• EXPLORE THE MATERIAL
**1.** In the excerpt below about Scopus citations of Rice material, what does the permanent RDSA handle ID begin with?
**2.** Please continue the excerpt below about Scopus citations of Rice material from where it stops.

If we look at these REFSRCTITLE searches plotted by the publication year of the citing articles, we can see an amazing jump: by 2013, the citing of Rice material was three and a half times more than it was in 2007, when the RDSA was founded.

![graph1.PNG](graph1.PNG)

Was this jump emboldened by the introduction of the RDSA? It seemed worth it to look at how many Scopus articles specifically cite RDSA digital objects!

## Data Collection
Scopus's level of searchable metadata detail is top-notch. Full-text articles with cited references have the entirety of that information parsed into structured data fields, which makes it extremely easy to search and retrieve citation information, including cited web URLs:

![scopus-1.PNG](scopus-1.PNG)

Incidentally, the cornerstone of an RDSA object's citation is a URL -- technically, a URI -- known as the object's *permanent RDSA handle ID*, a persistent identifier (*permalink*) supplied by the [Corporation for National Research Initiatives](https://www.handle.net/), which begins with **hdl.handle.net/1911/**.

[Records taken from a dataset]
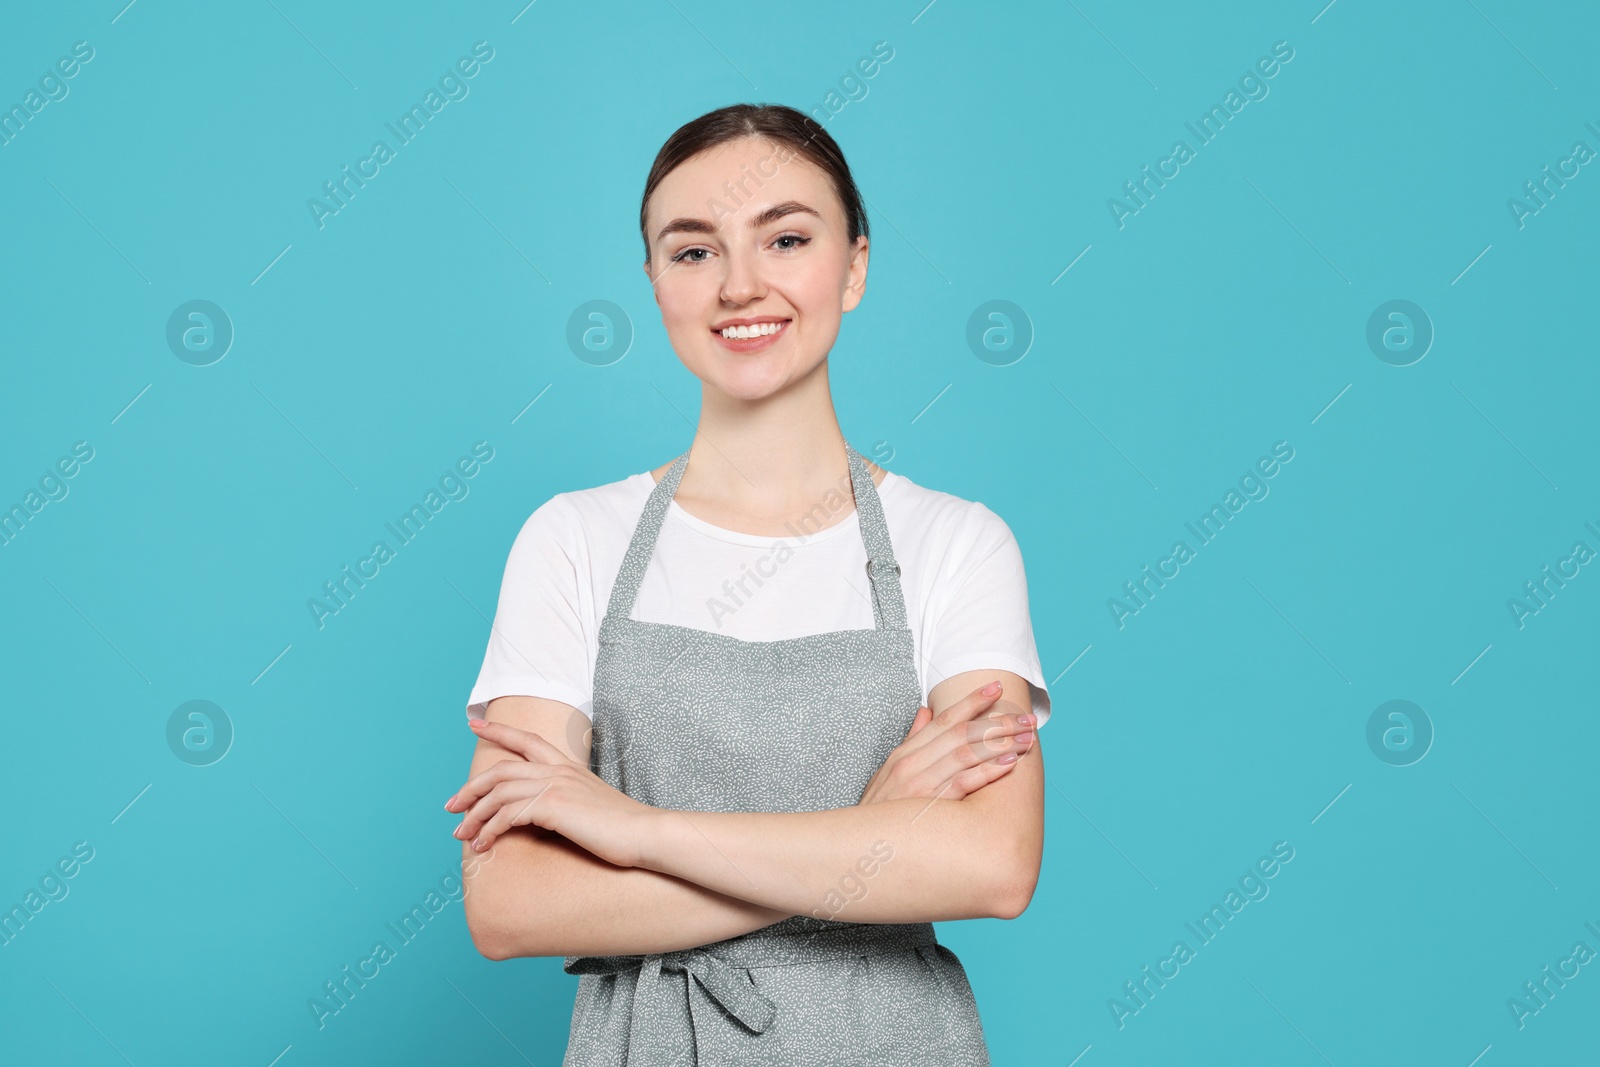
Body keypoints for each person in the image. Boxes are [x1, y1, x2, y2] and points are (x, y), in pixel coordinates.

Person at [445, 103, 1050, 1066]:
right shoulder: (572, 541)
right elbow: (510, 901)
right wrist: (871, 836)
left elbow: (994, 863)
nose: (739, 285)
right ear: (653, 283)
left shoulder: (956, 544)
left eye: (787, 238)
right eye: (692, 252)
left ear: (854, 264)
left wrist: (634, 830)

• TASK-BY-TASK RESULTS
**1.** It begins with hdl.handle.net/1911/.

**2.**
In addition, there is a non-permanent URL for each object that uses our repository's general web domain: **scholarship.rice.edu/**

So, for example, the RDSA article *"Natural Associativity and Commutativity"* has two (ultimately identical) identifying URLs:

https://scholarship.rice.edu/handle/1911/62865
and
http://hdl.handle.net/1911/62865

Since both of these types of URLs could be findable in Scopus articles, I decided to look for both forms in General Reference Scopus searches. Once an article containing one of the URLs in a cited reference is found, I could grab the RDSA URL and look at which RDSA materials are being used.

At the same time, I could also grab that citation's internal Scopus ID, creating a list of cited RDSA objects that could be cross-referenced with Scopus's Abstract Retrieval API to get further data.

![scopus-2.PNG](scopus-2.PNG)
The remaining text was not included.